Another threat to freshwater access is the melting of glaciers. In 2023, the world’s glaciers lost their greatest amount of mass in 50 years at over 600 metric gigatons of water. This ice loss was primarily driven by melting in western North America and Europe’s Alps. Switzerland’s glaciers shrank by 10% in two years.

“The worldwide loss of glacier volume, equivalent to 600 gigatons of water according to the latest WMO report, is alarming,” said report contributor Robert Reinecke of Johannes Gutenberg University Mainz. “It is the greatest loss we have witnessed in the past five decades.”

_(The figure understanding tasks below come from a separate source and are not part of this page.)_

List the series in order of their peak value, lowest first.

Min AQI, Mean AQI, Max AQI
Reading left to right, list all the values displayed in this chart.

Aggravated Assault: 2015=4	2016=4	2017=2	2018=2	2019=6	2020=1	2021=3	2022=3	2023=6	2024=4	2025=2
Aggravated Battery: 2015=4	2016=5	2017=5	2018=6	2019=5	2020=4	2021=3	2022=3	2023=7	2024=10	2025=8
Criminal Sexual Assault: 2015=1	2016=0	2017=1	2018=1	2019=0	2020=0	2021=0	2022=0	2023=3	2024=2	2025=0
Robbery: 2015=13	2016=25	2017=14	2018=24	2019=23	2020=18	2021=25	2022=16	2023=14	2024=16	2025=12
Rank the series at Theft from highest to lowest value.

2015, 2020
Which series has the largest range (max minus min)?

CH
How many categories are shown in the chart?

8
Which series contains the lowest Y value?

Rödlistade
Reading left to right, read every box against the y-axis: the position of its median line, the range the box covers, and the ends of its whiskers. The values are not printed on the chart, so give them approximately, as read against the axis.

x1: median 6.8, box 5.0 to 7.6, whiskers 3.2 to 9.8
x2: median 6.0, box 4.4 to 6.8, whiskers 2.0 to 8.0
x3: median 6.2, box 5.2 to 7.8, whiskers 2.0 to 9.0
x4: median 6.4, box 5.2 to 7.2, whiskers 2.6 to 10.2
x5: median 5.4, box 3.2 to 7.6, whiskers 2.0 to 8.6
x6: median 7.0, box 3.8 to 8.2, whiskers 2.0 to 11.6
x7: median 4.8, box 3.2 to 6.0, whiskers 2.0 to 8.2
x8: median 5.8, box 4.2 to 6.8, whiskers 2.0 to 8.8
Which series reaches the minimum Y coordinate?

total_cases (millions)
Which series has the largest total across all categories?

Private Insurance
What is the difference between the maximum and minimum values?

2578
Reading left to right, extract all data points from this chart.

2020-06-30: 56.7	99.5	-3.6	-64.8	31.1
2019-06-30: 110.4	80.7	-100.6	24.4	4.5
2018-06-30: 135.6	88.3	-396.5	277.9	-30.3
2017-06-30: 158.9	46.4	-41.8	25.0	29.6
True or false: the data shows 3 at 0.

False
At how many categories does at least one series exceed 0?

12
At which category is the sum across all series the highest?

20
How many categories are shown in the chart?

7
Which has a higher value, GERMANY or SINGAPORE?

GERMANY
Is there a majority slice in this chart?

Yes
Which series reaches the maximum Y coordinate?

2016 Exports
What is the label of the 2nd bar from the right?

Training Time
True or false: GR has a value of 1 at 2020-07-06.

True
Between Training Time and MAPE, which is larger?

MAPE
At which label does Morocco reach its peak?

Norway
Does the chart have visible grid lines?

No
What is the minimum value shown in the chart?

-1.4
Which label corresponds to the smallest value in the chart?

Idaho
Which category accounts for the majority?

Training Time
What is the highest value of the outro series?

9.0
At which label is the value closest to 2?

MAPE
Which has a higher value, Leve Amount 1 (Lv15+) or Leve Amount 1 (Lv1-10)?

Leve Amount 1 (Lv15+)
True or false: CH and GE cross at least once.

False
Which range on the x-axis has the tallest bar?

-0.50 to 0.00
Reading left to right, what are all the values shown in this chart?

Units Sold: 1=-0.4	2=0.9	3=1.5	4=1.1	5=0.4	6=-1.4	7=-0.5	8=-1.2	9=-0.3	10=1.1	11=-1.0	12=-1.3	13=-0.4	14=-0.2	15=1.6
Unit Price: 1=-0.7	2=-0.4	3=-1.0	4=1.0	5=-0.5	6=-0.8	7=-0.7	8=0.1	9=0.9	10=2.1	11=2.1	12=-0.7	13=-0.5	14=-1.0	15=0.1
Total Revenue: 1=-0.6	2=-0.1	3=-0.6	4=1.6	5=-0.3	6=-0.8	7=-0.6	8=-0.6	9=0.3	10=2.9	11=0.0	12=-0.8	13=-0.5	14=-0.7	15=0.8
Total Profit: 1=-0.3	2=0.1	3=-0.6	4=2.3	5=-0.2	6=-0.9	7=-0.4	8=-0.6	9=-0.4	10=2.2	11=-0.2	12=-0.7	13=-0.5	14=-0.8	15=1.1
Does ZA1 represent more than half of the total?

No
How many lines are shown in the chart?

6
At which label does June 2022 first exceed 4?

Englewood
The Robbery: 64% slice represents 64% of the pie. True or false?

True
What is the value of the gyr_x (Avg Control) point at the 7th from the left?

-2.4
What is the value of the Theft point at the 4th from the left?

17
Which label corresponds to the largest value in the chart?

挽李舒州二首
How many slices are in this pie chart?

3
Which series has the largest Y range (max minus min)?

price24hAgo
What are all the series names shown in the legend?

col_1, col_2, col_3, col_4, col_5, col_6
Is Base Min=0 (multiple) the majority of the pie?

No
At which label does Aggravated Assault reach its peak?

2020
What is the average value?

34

Saulo added: “Melting ice and glaciers threaten long-term water security for many millions of people. And yet we are not taking the necessary urgent action.”

While 2023 saw drought and ice melt, its high temperatures combined with the shift from La Niña to El Niño halfway through and the positive phase of the Indian Ocean Dipole also fueled extreme precipitation events.

“It was either too dry or too wet—and neither is encouraging,” Reinecke said. “We have to expect both extremes more frequently as global temperatures continue to rise.”